Der in der Türkei wegen Geheimnisverrats verurteilte Journalist Can Dündar legt seinen Posten als Chefredakteur der oppositionellen türkischen Tageszeitung "Cumhuriyet" nieder. In einer am Montag veröffentlichen Kolumne kündigte Dündar zudem an, er werde sich nach seiner Verurteilung zu knapp sechs Jahren Haft vorerst nicht der türkischen Justiz stellen. Aufgrund des nach dem gescheiterten Putschversuch verhängten Ausnahmezustands herrsche in seinem Heimatland "Gesetzlosigkeit", schrieb Dündar, der in Deutschland vermutet wird.
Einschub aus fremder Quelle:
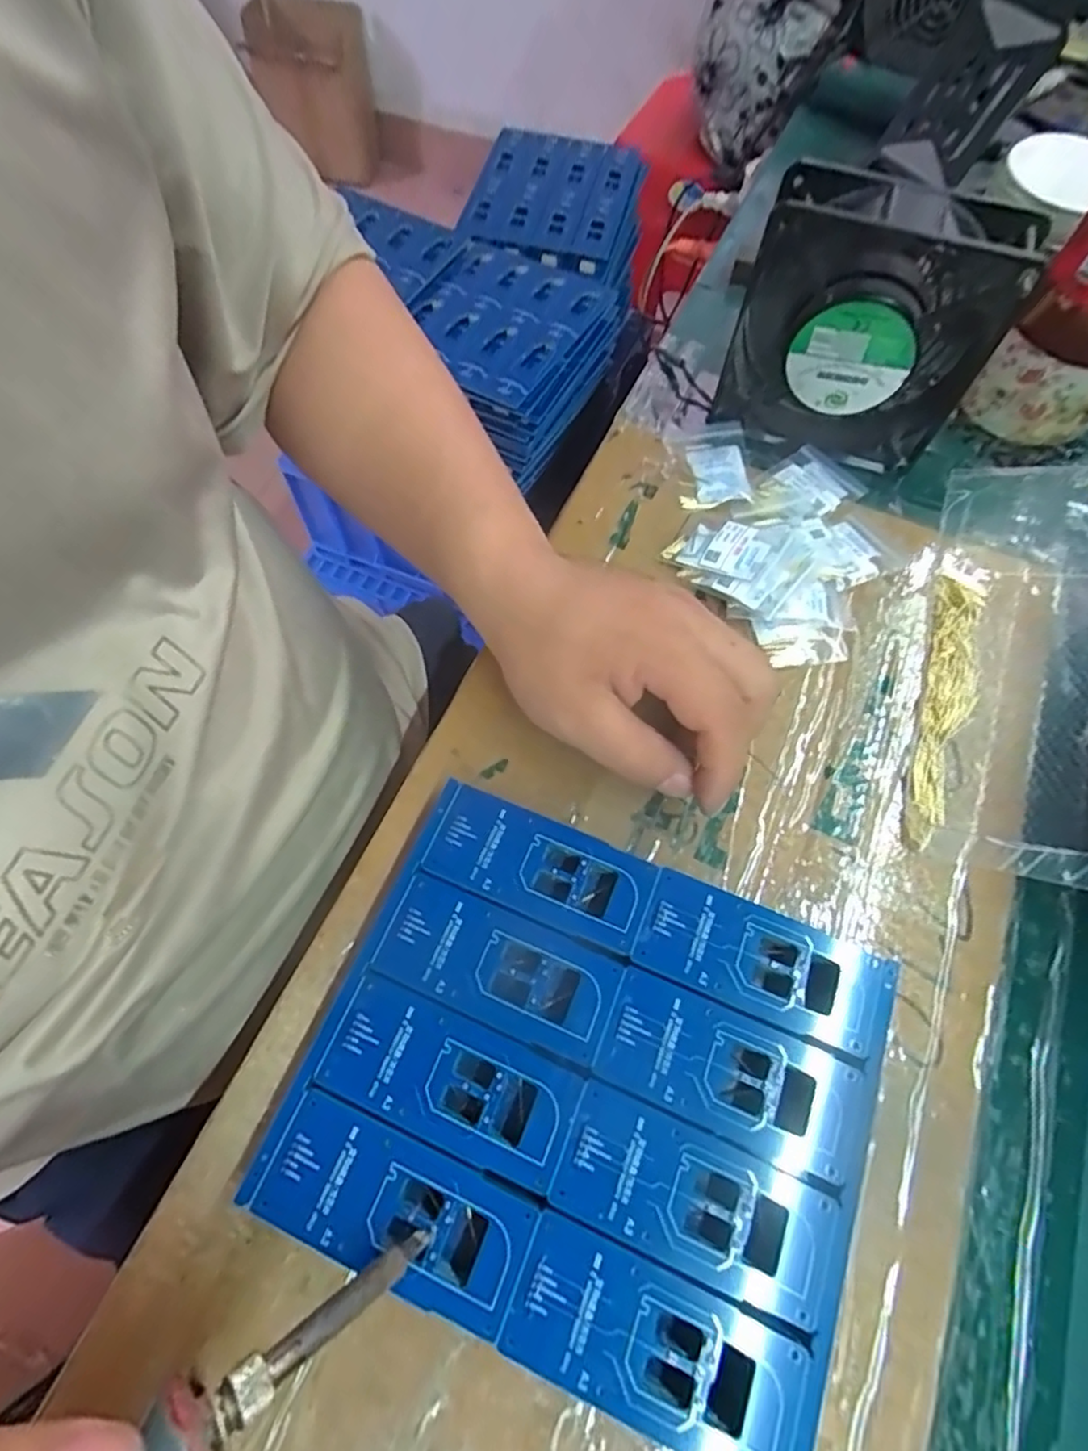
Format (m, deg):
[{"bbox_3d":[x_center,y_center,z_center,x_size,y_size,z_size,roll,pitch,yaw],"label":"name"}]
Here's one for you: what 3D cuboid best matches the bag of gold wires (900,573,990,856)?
[{"bbox_3d":[0.192,-0.009,0.304,0.022,0.010,0.143,18,67,7],"label":"bag of gold wires"}]

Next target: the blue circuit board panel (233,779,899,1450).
[{"bbox_3d":[0.016,0.128,0.236,0.188,0.020,0.159,22,68,9],"label":"blue circuit board panel"}]

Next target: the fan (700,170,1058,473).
[{"bbox_3d":[0.165,-0.204,0.334,0.123,0.120,0.046,22,68,9],"label":"fan"}]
Bei einem Autobomben-Anschlag in der südosttürkischen Provinz Diyarbakir wurden am Montag zwei Polizisten und Kind getötet. Die Bombe sei vor dem Gebäude der Verkehrspolizei im Bezirk Bismil gezündet worden, berichtete die Nachrichtenagentur DHA am Montag und machte die verbotene kurdische Arbeiterpartei PKK verantwortlich.

Weitere Entlassungen in Ministerien und Militär

Gut vier Wochen nach dem gescheiterten Militärputsch hat die Regierung zudem weitere Massenentlassungen angekündigt. Betroffen seien das Außen- und das Innenministerium, sagte der stellvertretende Ministerpräsident, Numan Kurtulmus, am Montag. Auch beim Militär und bei der Küstenwache werde es nach einem entsprechenden Dekret Entlassungen geben.